Text passage:
-*-

Recurrent 15q13.3 microdeletions were recently identified with identical proximal (BP4) and distal (BP5) breakpoints and associated with mild to moderate mental retardation and epilepsy.
To assess ...further the clinical implications of this novel 15q13.3 microdeletion syndrome, 18 new probands with a deletion were molecularly and clinically characterised. In addition, we evaluated the characteristics of a family with a more proximal deletion between BP3 and BP4. Finally, four patients with a duplication in the BP3-BP4-BP5 region were included in this study to ascertain the clinical significance of duplications in this region.
The 15q13.3 microdeletion in our series was associated with a highly variable intra- and inter-familial phenotype. At least 11 of the 18 deletions identified were inherited. Moreover, 7 of 10 siblings from four different families also had this deletion: one had a mild developmental delay, four had only learning problems during childhood, but functioned well in daily life as adults, whereas the other two had no learning problems at all. In contrast to previous findings, seizures were not a common feature in our series (only 2 of 17 living probands). Three patients with deletions had cardiac defects and deletion of the KLF13 gene, located in the critical region, may contribute to these abnormalities. The limited data from the single family with the more proximal BP3-BP4 deletion suggest this deletion may have little clinical significance. Patients with duplications of the BP3-BP4-BP5 region did not share a recognisable phenotype, but psychiatric disease was noted in 2 of 4 patients.

-*-

Extracted data:
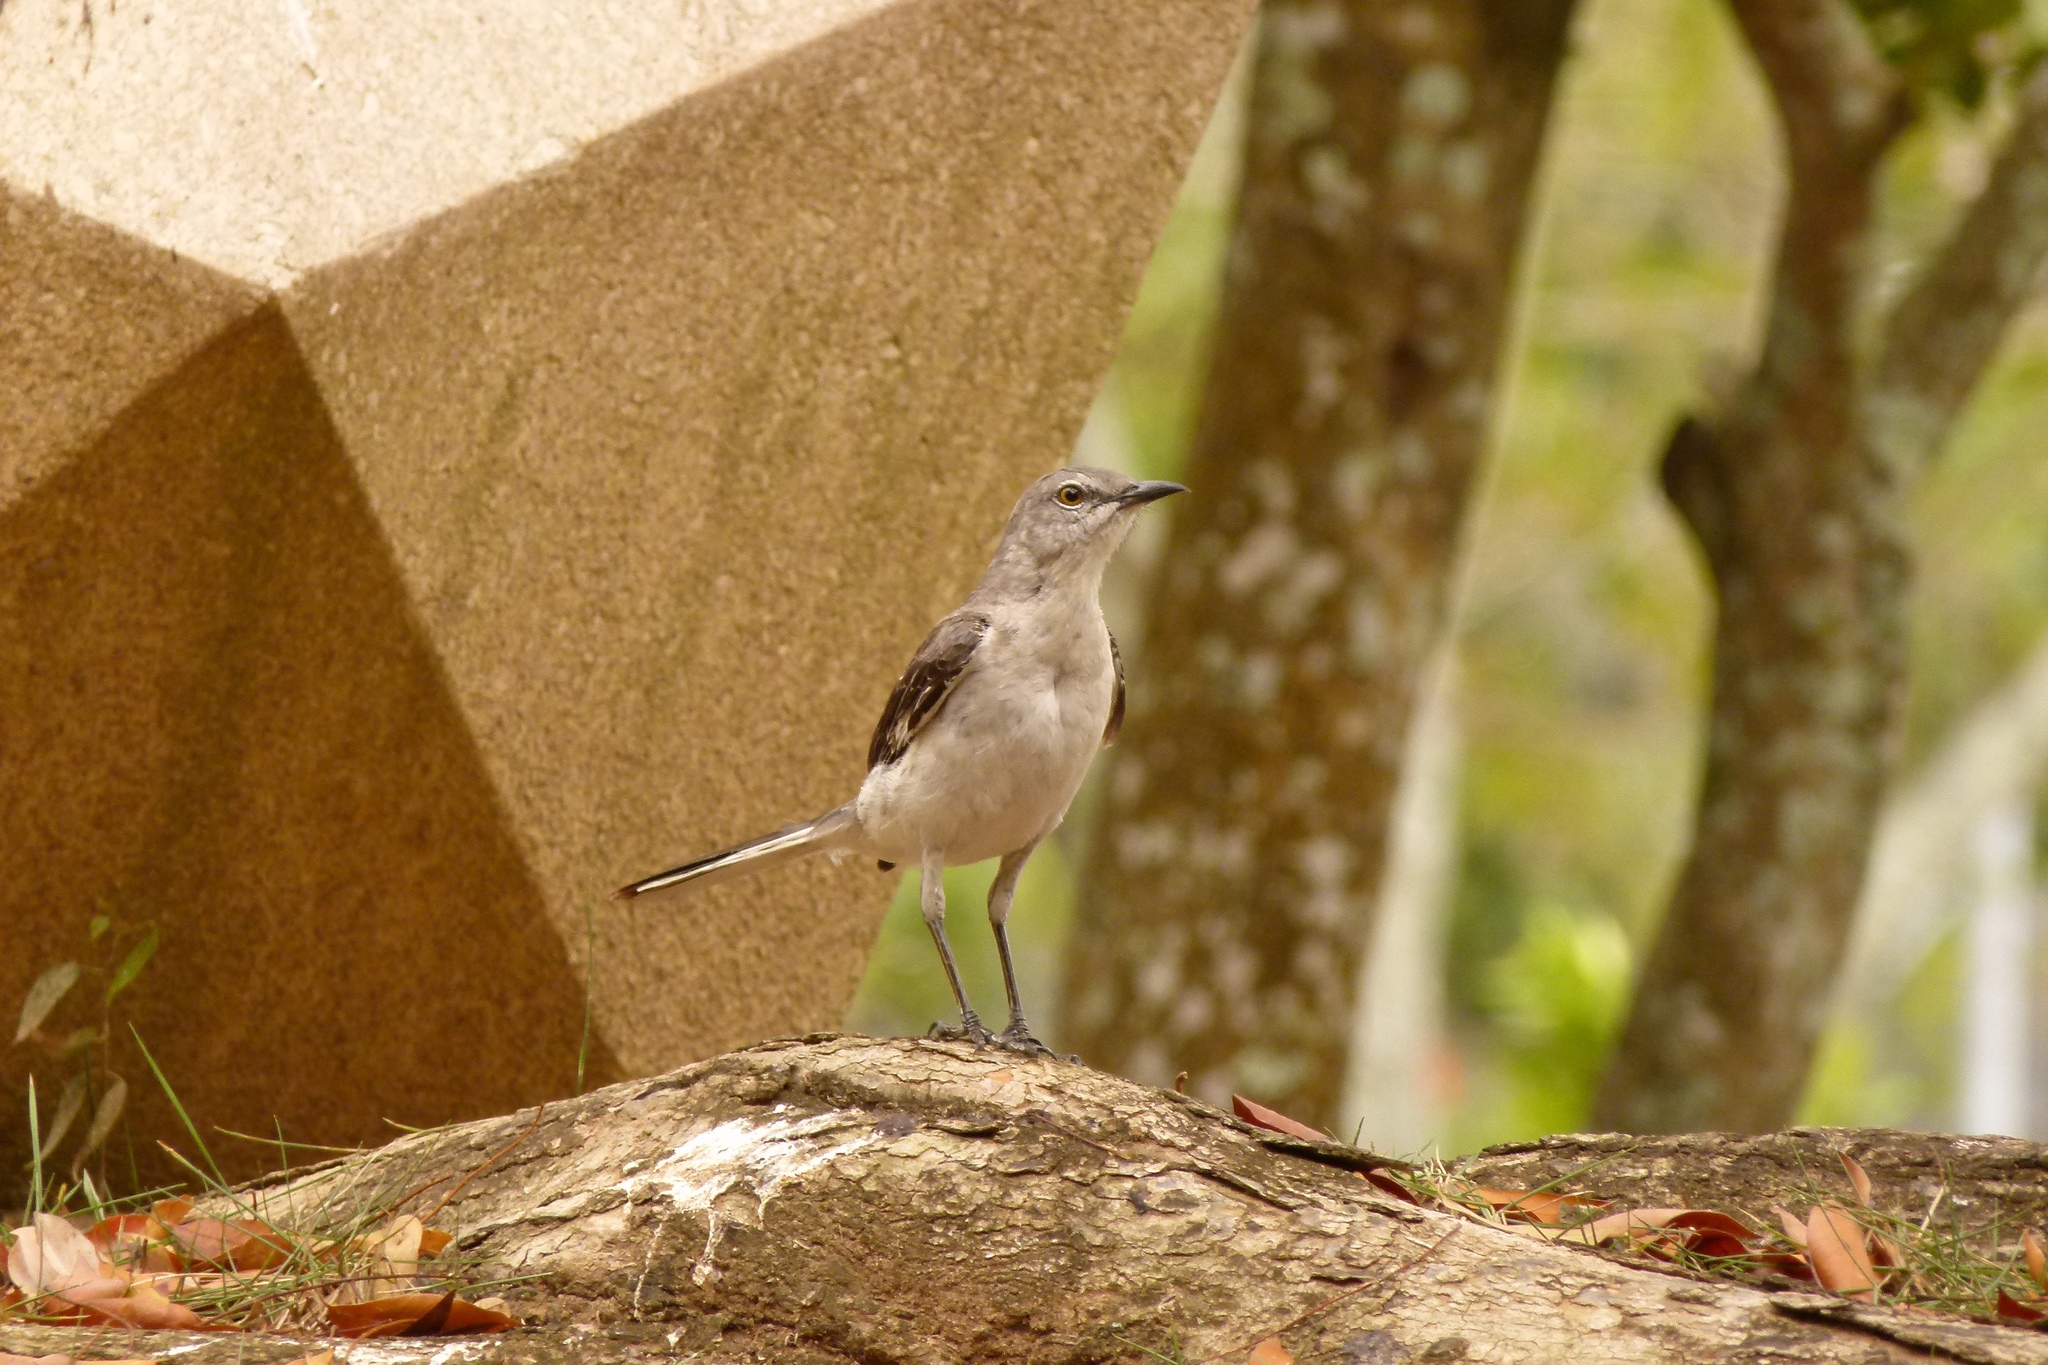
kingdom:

-*-

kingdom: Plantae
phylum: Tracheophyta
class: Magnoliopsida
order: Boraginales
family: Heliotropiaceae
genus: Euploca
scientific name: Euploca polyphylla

-*-

What you will do:
a: Answer these questions from the text on 15q13.3 microdeletions. Mark each answer (i), (ii), (iii), one per line.
(i) How many new probands with a deletion were molecularly and clinically characterized?
(ii) How many patients with a duplication in the BP3-BP4-BP5 region were included in the study?
(iii) In how many of the 17 living probands were seizures found?
b: In the text on 15q13.3 microdeletions, retype everything from "To assess ...further" down to "in this region.".

Solved tasks:
a:
(i) 18
(ii) Four
(iii) 2

b:
To assess ...further the clinical implications of this novel 15q13.3 microdeletion syndrome, 18 new probands with a deletion were molecularly and clinically characterised. In addition, we evaluated the characteristics of a family with a more proximal deletion between BP3 and BP4. Finally, four patients with a duplication in the BP3-BP4-BP5 region were included in this study to ascertain the clinical significance of duplications in this region.